Virgin Atlantic fined for flying over Iraqi airspace

The Department of Transportation has fined Virgin Atlantic $1.05 million for flying over restricted airspace in Iraq on flights in which it was codesharing with Delta. 

The airline, however, will only be required to pay half of that total, provided that it commits no further violations and complies with the payment provisions of a consent order. 

The DOT earlier this month said that a $1 million penalty was forthcoming.

The violations occurred between September 2020 and September 2021, a period in which an FAA ban on all flights over the Baghdad region was in effect due to heightened militia activity. The ban began in March 2020 and remained in effect until October 2021, at which time it was scaled back to only apply to low-altitude flying. 

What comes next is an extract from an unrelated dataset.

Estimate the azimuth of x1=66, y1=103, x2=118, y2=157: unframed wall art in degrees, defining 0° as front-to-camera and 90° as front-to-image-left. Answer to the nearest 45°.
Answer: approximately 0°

Virgin Atlantic is subject to FAA rules on flights in which it is carrying the Delta code, even when flying entirely outside the U.S.

In a statement, Virgin Atlantic said that it committed the violations unwittingly on flights between the U.K. and India. At the time the violations occurred, the U.K.’s Department of Transport, as well as many other global aviation authorities, permitted overflights of Iraqi airspace at high altitude, and hundreds of planes were flying over Iraq daily, Virgin Atlantic said. 

“As soon as we were made aware of this compliance issue by the DOT, our codeshare flight routings were immediately corrected,” the carrier said. “We have thoroughly reviewed and strengthened our systems and processes. The safety and security of our aircraft, customers and crew was never compromised at any point and remains our highest priority.”